■ Pictures with circuit source files
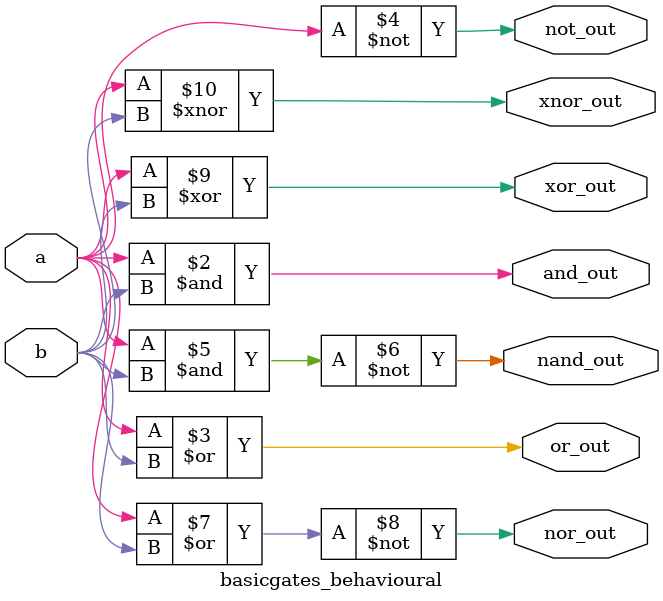
<source format=v>
`timescale 1ns / 1ps


module basicgates_behavioural(input a,b,output reg and_out,or_out,not_out,nand_out,nor_out,xor_out,xnor_out);
always @(a or b)begin
and_out  = a & b;
or_out   = a | b;
not_out  = ~a;      
nand_out = ~(a & b);
nor_out  = ~(a | b);
xor_out  = a ^ b;
xnor_out = a ~^ b;
end
endmodule

</source>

■ REQUEST
Set down all of the entries exactly. Leave the pictures out.

■ REPLY TO THE TASK
<source format=v>
`timescale 1ns / 1ps


module basicgates_behavioural(input a,b,output reg and_out,or_out,not_out,nand_out,nor_out,xor_out,xnor_out);
always @(a or b)begin
and_out  = a & b;
or_out   = a | b;
not_out  = ~a;      
nand_out = ~(a & b);
nor_out  = ~(a | b);
xor_out  = a ^ b;
xnor_out = a ~^ b;
end
endmodule

</source>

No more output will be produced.